··· Excerpted records

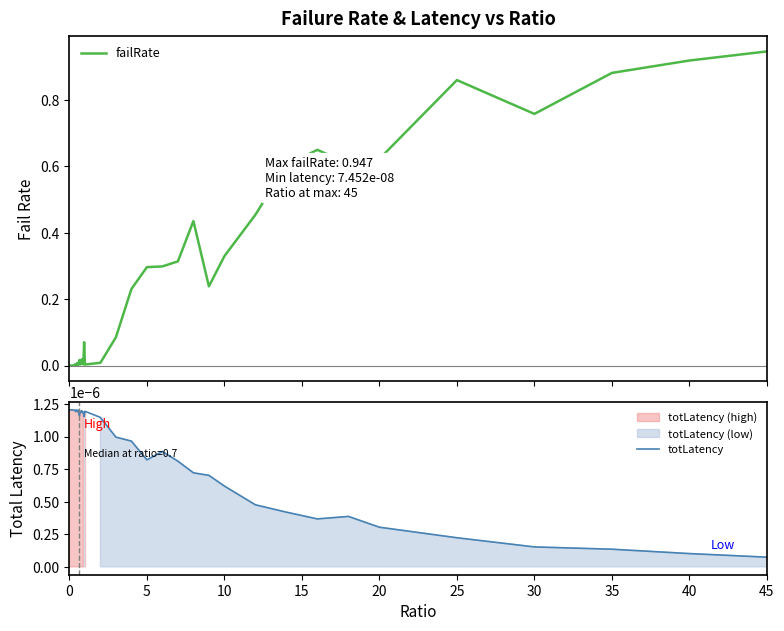

Which category has the lowest value in the totLatency series?

45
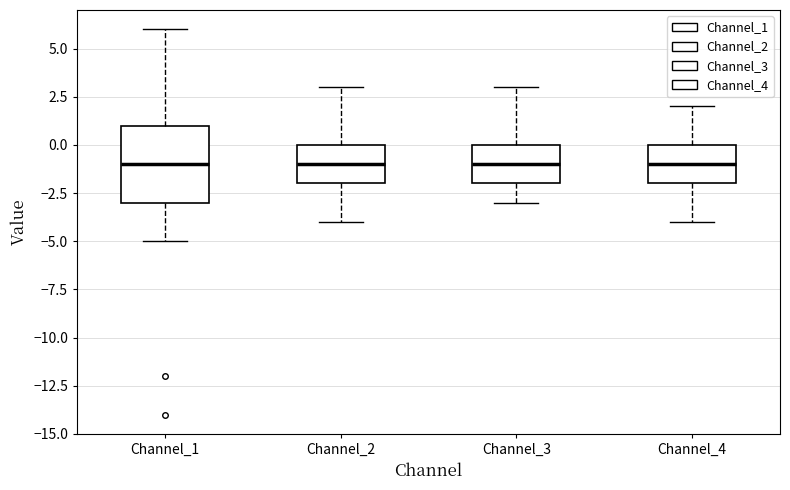

Reading left to right, transcribe this box plot: for each box, give where its median line is, the range the box spans, and where its two whiskers end, as read against the y-axis. The values are not printed on the chart, so give them approximately, as read against the axis.

Channel_1: median -1, box -3 to 1, whiskers -5 to 6
Channel_2: median -1, box -2 to 0, whiskers -4 to 3
Channel_3: median -1, box -2 to 0, whiskers -3 to 3
Channel_4: median -1, box -2 to 0, whiskers -4 to 2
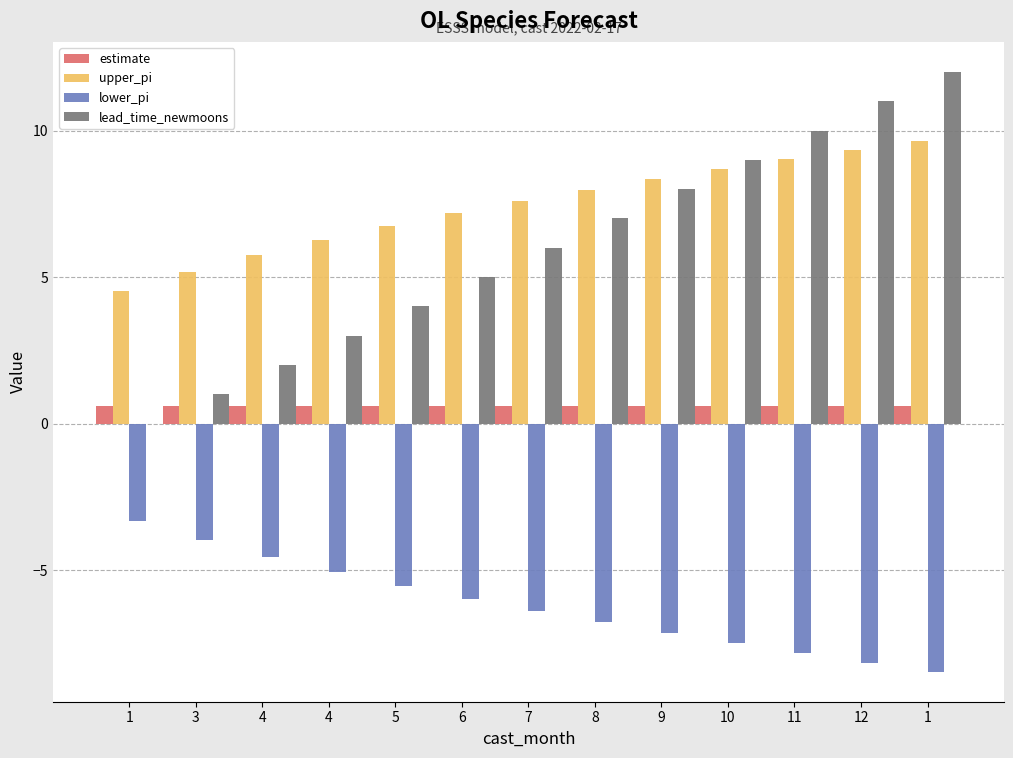

Reading left to right, what are all the values shown in this chart?

estimate: 0.6	0.6	0.6	0.6	0.6	0.6	0.6	0.6	0.6	0.6	0.6	0.6	0.6
upper_pi: 4.5	5.2	5.8	6.3	6.7	7.2	7.6	8.0	8.3	8.7	9.0	9.3	9.7
lower_pi: -3.3	-4.0	-4.5	-5.1	-5.5	-6.0	-6.4	-6.8	-7.1	-7.5	-7.8	-8.1	-8.5
lead_time_newmoons: 0.0	1.0	2.0	3.0	4.0	5.0	6.0	7.0	8.0	9.0	10.0	11.0	12.0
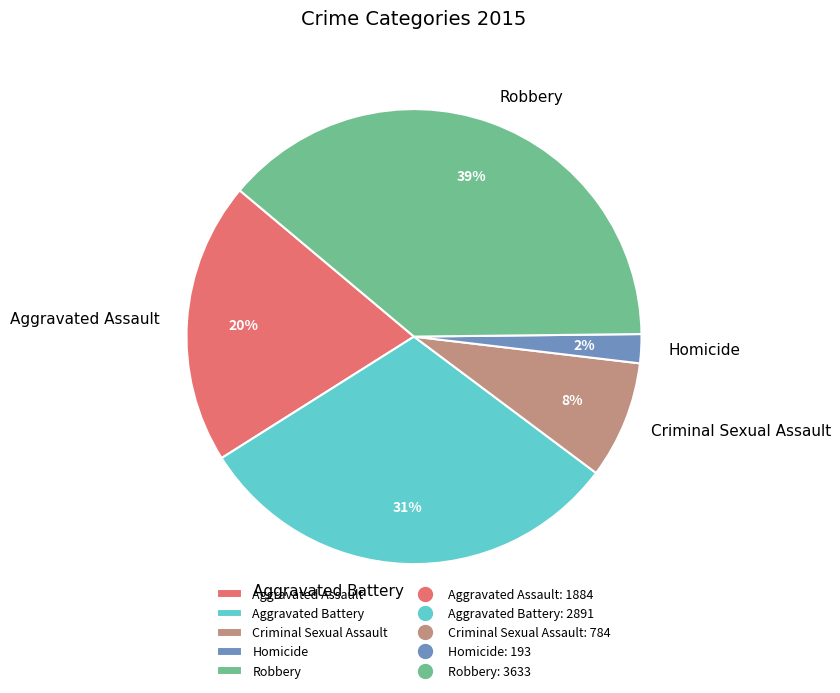

Count the number of slices in the pie.

5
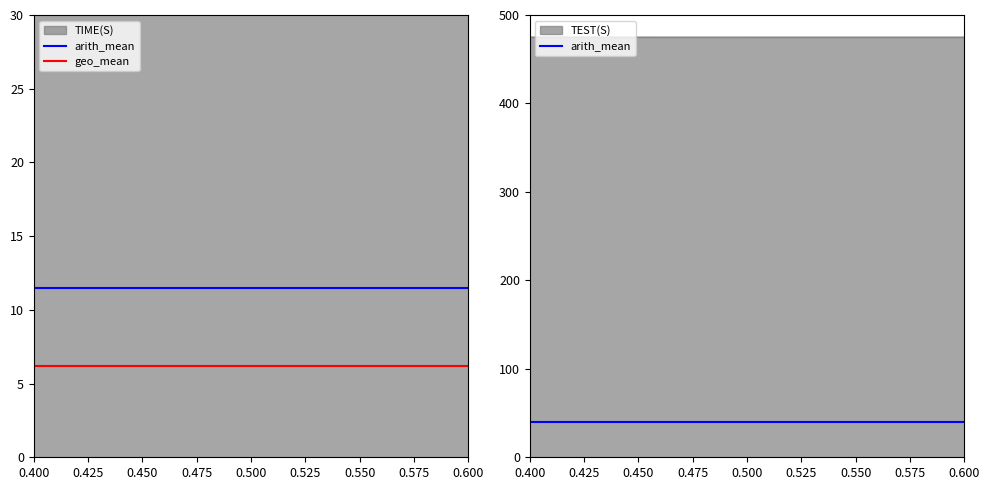

Is the value of geo_mean at 0.400 greater than the value of arith_mean at 0.400?

No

······

Reproduce the lines above verbatim, leaving out the pictures.

• _Exercise response_:
Which category has the lowest value in the totLatency series?

45

Reading left to right, transcribe this box plot: for each box, give where its median line is, the range the box spans, and where its two whiskers end, as read against the y-axis. The values are not printed on the chart, so give them approximately, as read against the axis.

Channel_1: median -1, box -3 to 1, whiskers -5 to 6
Channel_2: median -1, box -2 to 0, whiskers -4 to 3
Channel_3: median -1, box -2 to 0, whiskers -3 to 3
Channel_4: median -1, box -2 to 0, whiskers -4 to 2

Reading left to right, what are all the values shown in this chart?

estimate: 0.6	0.6	0.6	0.6	0.6	0.6	0.6	0.6	0.6	0.6	0.6	0.6	0.6
upper_pi: 4.5	5.2	5.8	6.3	6.7	7.2	7.6	8.0	8.3	8.7	9.0	9.3	9.7
lower_pi: -3.3	-4.0	-4.5	-5.1	-5.5	-6.0	-6.4	-6.8	-7.1	-7.5	-7.8	-8.1	-8.5
lead_time_newmoons: 0.0	1.0	2.0	3.0	4.0	5.0	6.0	7.0	8.0	9.0	10.0	11.0	12.0

Count the number of slices in the pie.

5

Is the value of geo_mean at 0.400 greater than the value of arith_mean at 0.400?

No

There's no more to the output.